----- EXCERPT -----

[l2h] Re: Guillemets and OE

Alan J. Flavell Alan J. Flavell" <flavell@a5.ph.gla.ac.uk
Wed, 15 Sep 1999 12:38:54 +0100 (BST)


On Thu, 9 Sep 1999, Ross Moore wrote:

> > > 2. More than one year ago I asked why \OE was not translated as &#140;
> > > and \oe as &#156; . Ross's answer was that these characters wrer not in
> > > HTML standard.

These numerical character references are explicitly _undefined_. (They
are not illegal, but they _are_ undefined - which leads to confusion
because formal HTML validators do not, indeed cannot, reject them).

What _would_ be technically feasible, would be to advertise the
document as being in a Windows encoding, and to include 8-bit
characters (_not_ numerical character references) with these values.
BUT the WWW standards certainly do not mandate that clients must
accept this proprietary character coding.  Indeed, unless and until
Windows-1252 is registered at IANA, it would seem to be technically
improper to reference this coding in a charset attribute.   I'm 
surely not recommending this - just stating that it exists as a
technically well-defined option.

> > That is true: There is &aelig; and &AElig; but no &oelig; ;-(

Which is curious, as the ae and AE characters are technically not
ligatures, in spite of their entity name!  This whole area is a
minefield!!

By the way, the guillemets (like << and >>) are in iso-8859-1, as
someone already remarked: it is the _single_ angle-quotes that are
elsewhere (U+2039 and 203A, decimal 8249 and 8250).

> You could get them using   -html_version 4.0,unicode  
> This works, but again it is up to the browser to give the right characters.

----- DATASET ENTRIES -----

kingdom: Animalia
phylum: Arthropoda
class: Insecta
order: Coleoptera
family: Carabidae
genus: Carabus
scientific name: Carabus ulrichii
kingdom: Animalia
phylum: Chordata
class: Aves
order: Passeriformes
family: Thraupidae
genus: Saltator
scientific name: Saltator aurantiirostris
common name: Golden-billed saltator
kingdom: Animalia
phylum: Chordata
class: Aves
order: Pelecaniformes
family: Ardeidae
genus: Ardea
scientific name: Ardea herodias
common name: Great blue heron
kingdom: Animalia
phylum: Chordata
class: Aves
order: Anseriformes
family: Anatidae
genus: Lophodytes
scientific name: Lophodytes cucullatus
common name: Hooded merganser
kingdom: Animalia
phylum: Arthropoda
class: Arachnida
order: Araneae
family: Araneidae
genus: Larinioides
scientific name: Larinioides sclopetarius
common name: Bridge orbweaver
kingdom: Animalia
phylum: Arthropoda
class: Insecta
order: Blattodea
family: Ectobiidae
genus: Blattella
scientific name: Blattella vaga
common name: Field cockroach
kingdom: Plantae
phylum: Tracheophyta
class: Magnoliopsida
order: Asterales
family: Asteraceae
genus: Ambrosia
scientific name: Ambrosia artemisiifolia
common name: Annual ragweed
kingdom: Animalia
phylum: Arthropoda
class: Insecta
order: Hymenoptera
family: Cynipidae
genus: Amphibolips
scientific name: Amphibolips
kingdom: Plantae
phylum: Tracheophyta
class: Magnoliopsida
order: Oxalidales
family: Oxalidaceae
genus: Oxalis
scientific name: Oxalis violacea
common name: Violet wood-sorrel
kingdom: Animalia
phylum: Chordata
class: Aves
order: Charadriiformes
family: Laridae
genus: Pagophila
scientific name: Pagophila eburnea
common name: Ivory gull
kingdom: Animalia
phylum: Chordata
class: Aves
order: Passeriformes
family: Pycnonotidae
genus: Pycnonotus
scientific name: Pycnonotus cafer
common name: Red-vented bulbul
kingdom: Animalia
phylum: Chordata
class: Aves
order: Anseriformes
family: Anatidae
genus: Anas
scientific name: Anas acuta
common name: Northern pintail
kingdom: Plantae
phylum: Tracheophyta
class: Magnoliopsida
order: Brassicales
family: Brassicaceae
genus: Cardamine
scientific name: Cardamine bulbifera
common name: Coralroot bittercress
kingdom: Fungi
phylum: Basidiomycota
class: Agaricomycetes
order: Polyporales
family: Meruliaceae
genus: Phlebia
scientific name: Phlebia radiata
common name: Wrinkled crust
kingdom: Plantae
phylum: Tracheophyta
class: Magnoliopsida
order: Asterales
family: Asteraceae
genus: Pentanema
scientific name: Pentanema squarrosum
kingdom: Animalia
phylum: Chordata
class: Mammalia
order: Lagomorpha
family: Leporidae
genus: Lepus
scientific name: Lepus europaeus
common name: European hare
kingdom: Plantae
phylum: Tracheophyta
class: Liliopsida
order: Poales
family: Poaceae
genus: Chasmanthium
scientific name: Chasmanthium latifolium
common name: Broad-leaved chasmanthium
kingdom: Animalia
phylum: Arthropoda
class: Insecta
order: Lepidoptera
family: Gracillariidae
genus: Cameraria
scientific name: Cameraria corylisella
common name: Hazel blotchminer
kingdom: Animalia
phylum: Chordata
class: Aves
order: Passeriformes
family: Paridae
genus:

-----

▶ **WHAT TO DO**:
• a. According to the forum post, what decimal values do the single angle-quotes have?
• b. Repeat the stretch of the forum post from "What _would_ be" through "technically well-defined option.".
The data play no part in this.

▶ **SET OF ANSWERS**:
• a. 8249 and 8250.

• b.
What _would_ be technically feasible, would be to advertise the
document as being in a Windows encoding, and to include 8-bit
characters (_not_ numerical character references) with these values.
BUT the WWW standards certainly do not mandate that clients must
accept this proprietary character coding.  Indeed, unless and until
Windows-1252 is registered at IANA, it would seem to be technically
improper to reference this coding in a charset attribute.   I'm 
surely not recommending this - just stating that it exists as a
technically well-defined option.